I also love the original Top Gear, the irreverent charm, the smell of burning rubber, and the mystery of The Stig. They did things differently, they went against the grain, and that’s what I think the software industry needs to do in order to shed any bloat that’s clinging on.
Getting the design right
It would appear that Koutanov is a seasoned expert in distributed systems, and a big fan of Kafka, a fantastic and powerful tool. When it comes to databases though, he doesn’t seem to have an intuition for the best way to use a database to replace Kafka. To be fair, his design is about implementing a “messaging system on top of a database”. I propose an architecture and database design that is better suited for even an older database, using PostgreSQL.
Multiple tables
If you use a “Type” field, that’s a stinky database smell. Normalize.
Write events as records into a table from a producer process;… with an indexed attribute to denote the event type… [Koutanov]

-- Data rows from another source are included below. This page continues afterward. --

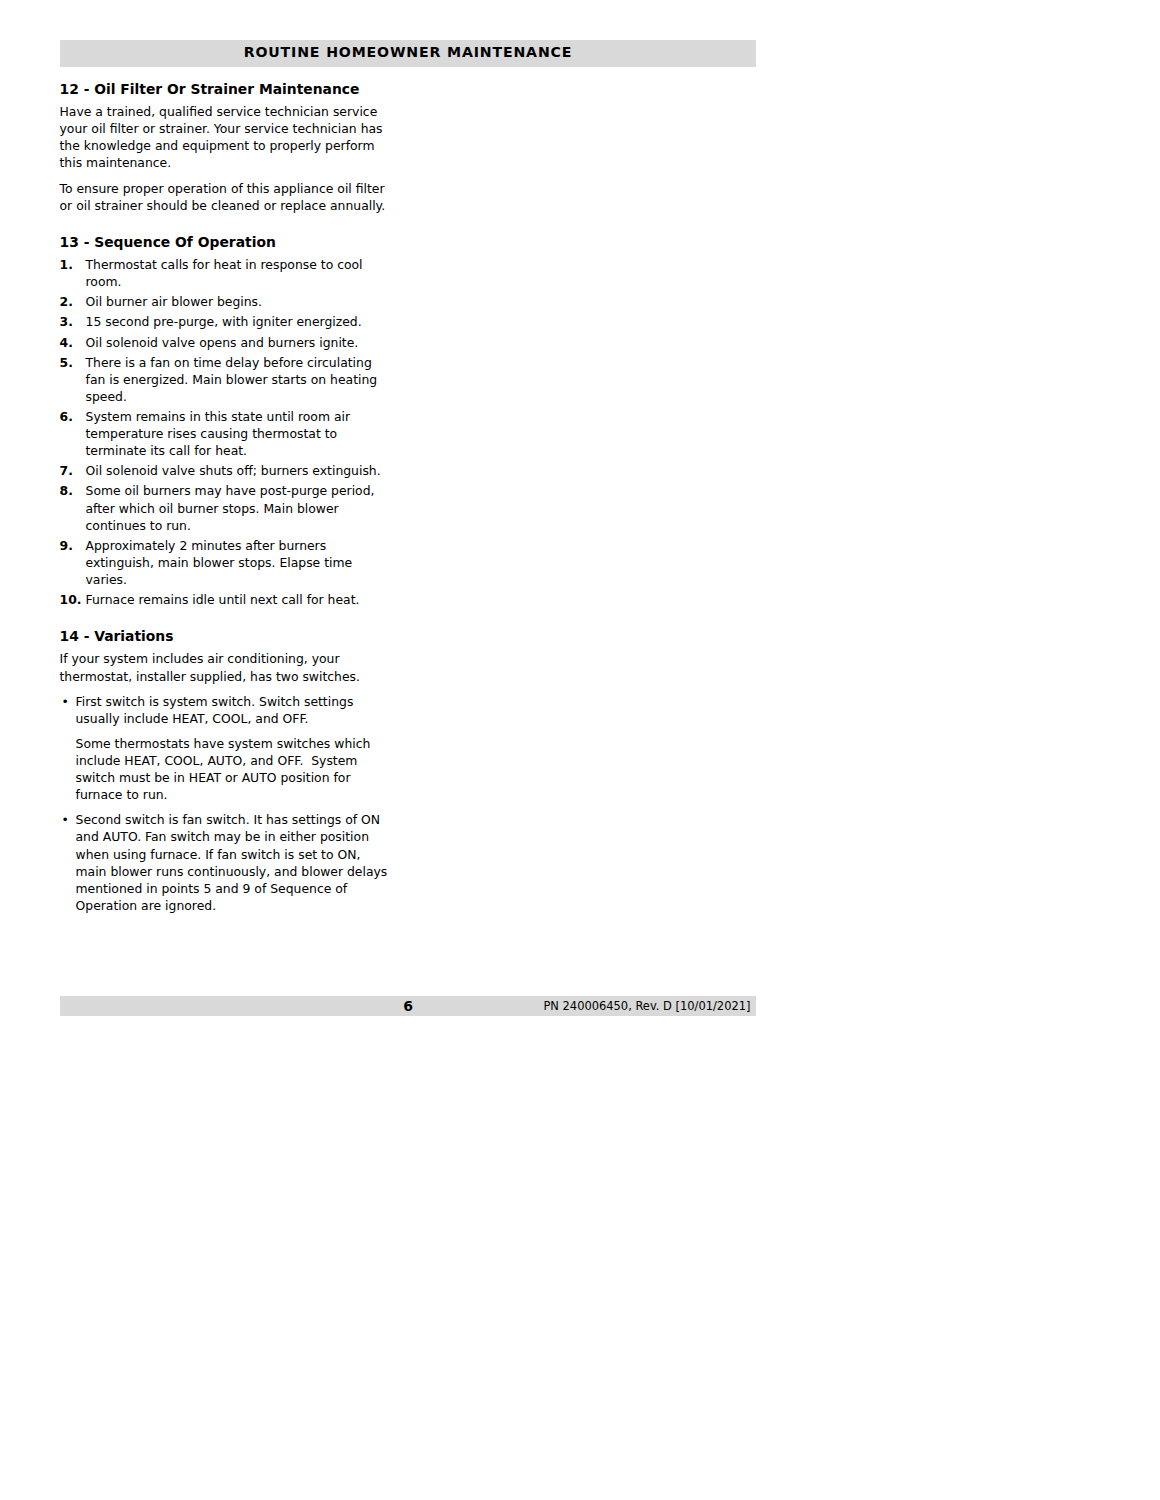ROUTINE HOMEOWNER MAINTENANCE
12 - Oil Filter Or Strainer Maintenance
Have a trained, qualified service technician service your oil filter or strainer. Your service technician has the knowledge and equipment to properly perform this maintenance.
To ensure proper operation of this appliance oil filter or oil strainer should be cleaned or replace annually.
13 - Sequence Of Operation
Thermostat calls for heat in response to cool room.
Oil burner air blower begins.
15 second pre-purge, with igniter energized.
Oil solenoid valve opens and burners ignite.
There is a fan on time delay before circulating fan is energized. Main blower starts on heating speed.
System remains in this state until room air temperature rises causing thermostat to terminate its call for heat.
Oil solenoid valve shuts off; burners extinguish.
Some oil burners may have post-purge period, after which oil burner stops. Main blower continues to run.
Approximately 2 minutes after burners extinguish, main blower stops. Elapse time varies.
Furnace remains idle until next call for heat.
14 - Variations
If your system includes air conditioning, your thermostat, installer supplied, has two switches.
First switch is system switch. Switch settings usually include HEAT, COOL, and OFF.
Some thermostats have system switches which include HEAT, COOL, AUTO, and OFF. System switch must be in HEAT or AUTO position for furnace to run.
Second switch is fan switch. It has settings of ON and AUTO. Fan switch may be in either position when using furnace. If fan switch is set to ON, main blower runs continuously, and blower delays mentioned in points 5 and 9 of Sequence of Operation are ignored.
6 PN 240006450, Rev. D [10/01/2021]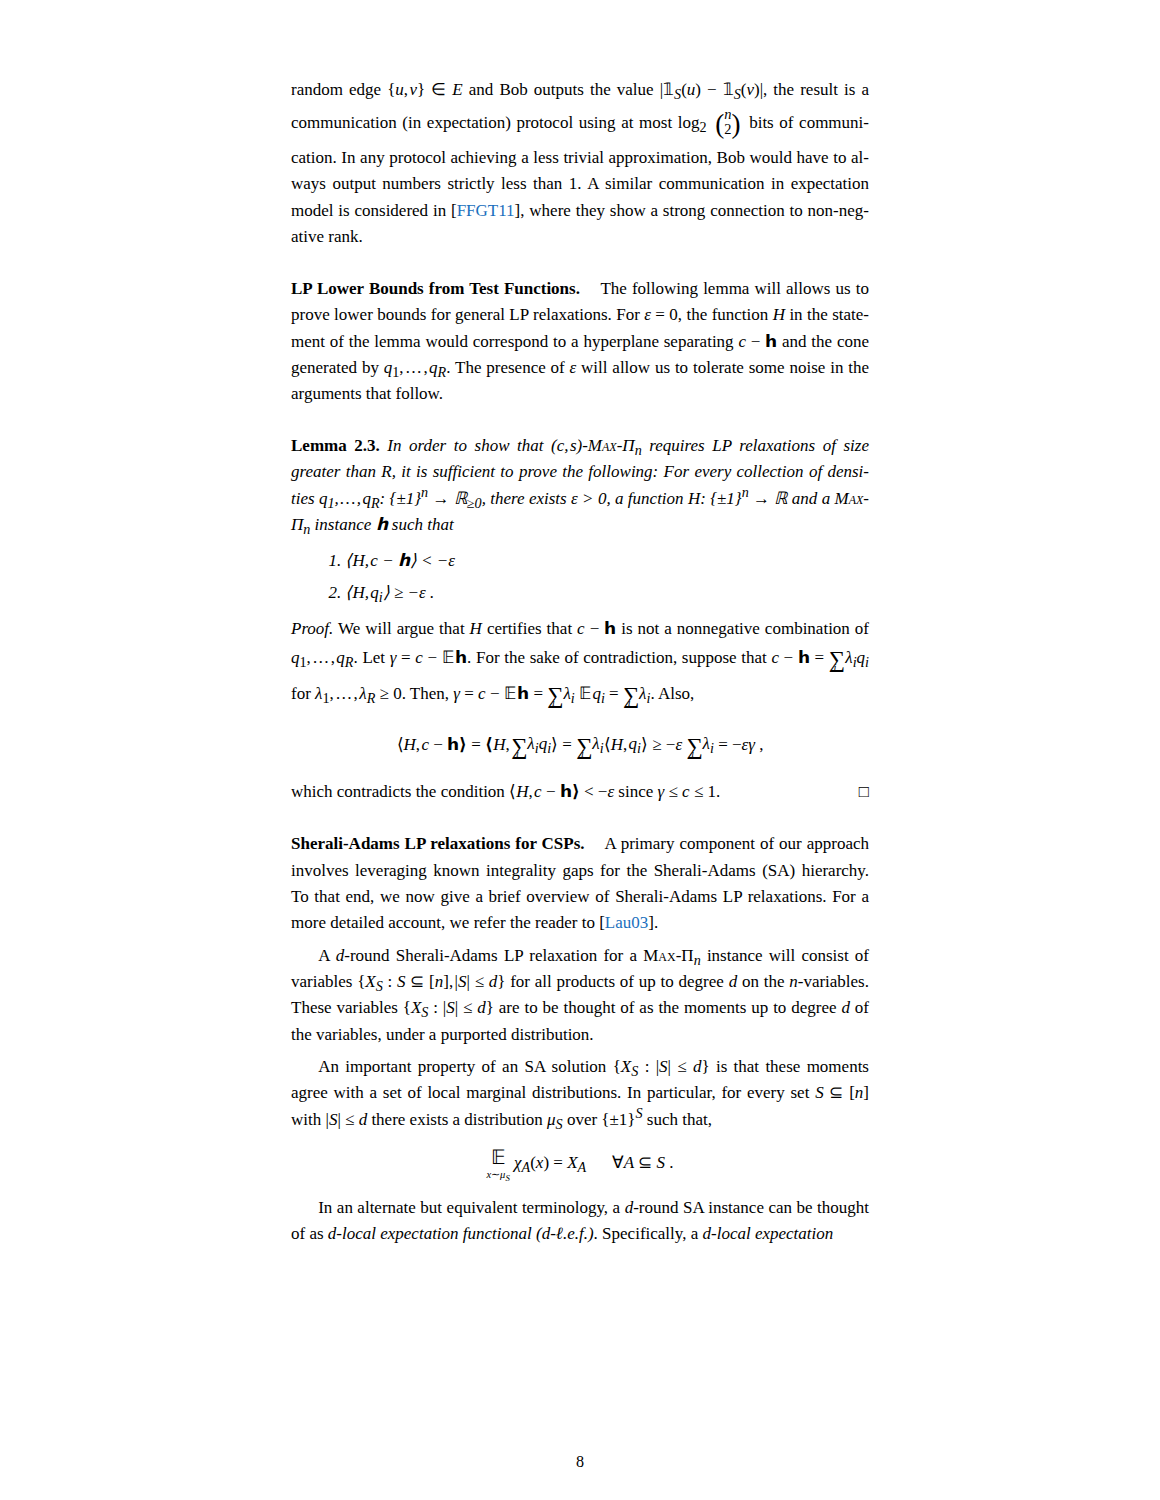random edge {u, v} ∈ E and Bob outputs the value |𝟙S(u) − 𝟙S(v)|, the result is a communication (in expectation) protocol using at most log2 (n 2) bits of communication. In any protocol achieving a less trivial approximation, Bob would have to always output numbers strictly less than 1. A similar communication in expectation model is considered in [FFGT11], where they show a strong connection to non-negative rank.
LP Lower Bounds from Test Functions. The following lemma will allows us to prove lower bounds for general LP relaxations. For ε = 0, the function H in the statement of the lemma would correspond to a hyperplane separating c − 𝗵 and the cone generated by q1, … , qR. The presence of ε will allow us to tolerate some noise in the arguments that follow.
Lemma 2.3. In order to show that (c, s)-Max-Πn requires LP relaxations of size greater than R, it is sufficient to prove the following: For every collection of densities q1, … , qR: {±1}n → ℝ≥0, there exists ε > 0, a function H: {±1}n → ℝ and a Max-Πn instance 𝗵 such that
⟨H, c − 𝗵⟩ < −ε
⟨H, qi⟩ ≥ −ε .
Proof. We will argue that H certifies that c − 𝗵 is not a nonnegative combination of q1, … , qR. Let γ = c − 𝔼 𝗵. For the sake of contradiction, suppose that c − 𝗵 = ∑i λiqi for λ1, … , λR ≥ 0. Then, γ = c − 𝔼 𝗵 = ∑i λi 𝔼 qi = ∑i λi. Also,
⟨H, c − 𝗵⟩ = ⟨H, ∑i λiqi⟩ = ∑i λi⟨H, qi⟩ ≥ −ε ∑i λi = −εγ ,
which contradicts the condition ⟨H, c − 𝗵⟩ < −ε since γ ≤ c ≤ 1.□
Sherali-Adams LP relaxations for CSPs. A primary component of our approach involves leveraging known integrality gaps for the Sherali-Adams (SA) hierarchy. To that end, we now give a brief overview of Sherali-Adams LP relaxations. For a more detailed account, we refer the reader to [Lau03].
A d-round Sherali-Adams LP relaxation for a Max-Πn instance will consist of variables {XS : S ⊆ [n], |S| ≤ d} for all products of up to degree d on the n-variables. These variables {XS : |S| ≤ d} are to be thought of as the moments up to degree d of the variables, under a purported distribution.
An important property of an SA solution {XS : |S| ≤ d} is that these moments agree with a set of local marginal distributions. In particular, for every set S ⊆ [n] with |S| ≤ d there exists a distribution μS over {±1}S such that,
𝔼x∼μS χA(x) = XA ∀A ⊆ S .
In an alternate but equivalent terminology, a d-round SA instance can be thought of as d-local expectation functional (d-ℓ.e.f.). Specifically, a d-local expectation
8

Primarily, try to use the domain tables, they naturally represent state that can be queried by one or many processes. There are exceptions of course and extra tables may be needed for the explicit purpose of conveying “intent” state (aka. tasks) separate to the domain model, but each different intent must be a new table. By avoiding a single central table, you avoid any central locking and disk I/O bottleneck, and with separate tables you gain variable expression for member fields to capture only the information you need.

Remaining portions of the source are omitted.